- REQUIREMENTS -
1. Decide whether each statement below agrees with the question about C++ output and Boost logging. Answer yes or no for each, quoting the words of the question that decide it. (a) The writer is new to C++. (b) The writer wants to send the output to the console rather than to a file. (c) The writer is using Boost.
2. In the question about C++ output and Boost logging, switch "console" for "terminal" and write out the passage from "Reputation: 1391" to "const Date& dt)" again.
3. Pick up the question about C++ output and Boost logging after its last line and carry it on.

- SOURCE -

================

Reputation: 1391
I'm new to c++. I've seen a bazillion examples of the use of the operator<<
where the output is sent to cout
or cerr
. Most classes overload this operator to have a human readable output in console, for instance in this example:
ostream& operator<<(ostream& os, const Date& dt)
{
os << dt.mo << '/' << dt.da << '/' << dt.yr;
return os;
}
It allows to do this:
Date dt(5, 6, 92);
cout << "The date is " << dt;
Now, I want to do the same thing, but I want to output to a file, not to a console. I'm using Boost, and I'm following the example here:
logging::record rec = lg.open_record();
if (rec)
{
logging::record_ostream strm(rec);
strm << "Hello, World!";
strm.flush();
lg.push_record(boost::move(rec));
}
The example is fine, but I want to put this code into a function. This is my code so far:
namespace logging = boost::log;
void log(severity_level level, std::string message)

================

- SOURCE MATERIAL -
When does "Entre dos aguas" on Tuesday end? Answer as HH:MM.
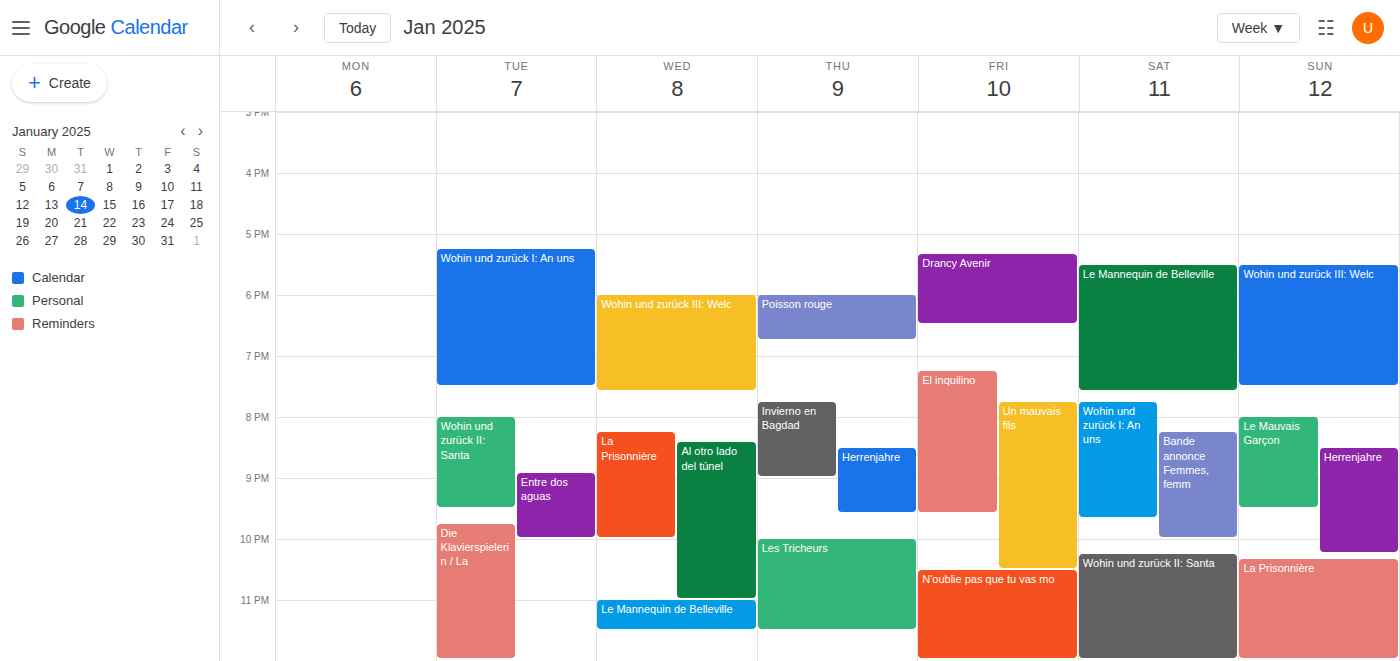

================

- EXPECTED OUTPUTS -
1.
(a) Yes: "I'm new to c++."
(b) No: "I want to output to a file, not to a console."
(c) Yes: "I'm using Boost"

2.
Reputation: 1391
I'm new to c++. I've seen a bazillion examples of the use of the operator<<
where the output is sent to cout
or cerr
. Most classes overload this operator to have a human readable output in terminal, for instance in this example:
ostream& operator<<(ostream& os, const Date& dt)

3.
{
src::severity_logger<severity_level> lg;
logging::record rec = lg.open_record(keywords::severity = level);
if (rec)
{
logging::record_ostream strm(rec);
strm << message;
strm.flush();
lg.push_record(boost::move(rec));
}
}
Of course this works for string
, but it won't work with the Date
from the example above:
Date dt(5, 6, 92);
log(severity_level::info, "The date is "); // No problem here
log(severity_level::info, dt); // Error, dt is not of type string
How can I do something like that?
Upvotes: 1
Views: 74
Reputation: 10165
To support multiple types, make log()
a template function. Problem with your original code is that you only overloaded operator<<
, and you have not overloaded any conversion operators.
template<typename T>
void log(severity_level level, const T& message)
{
// ...
strm << message;
// ...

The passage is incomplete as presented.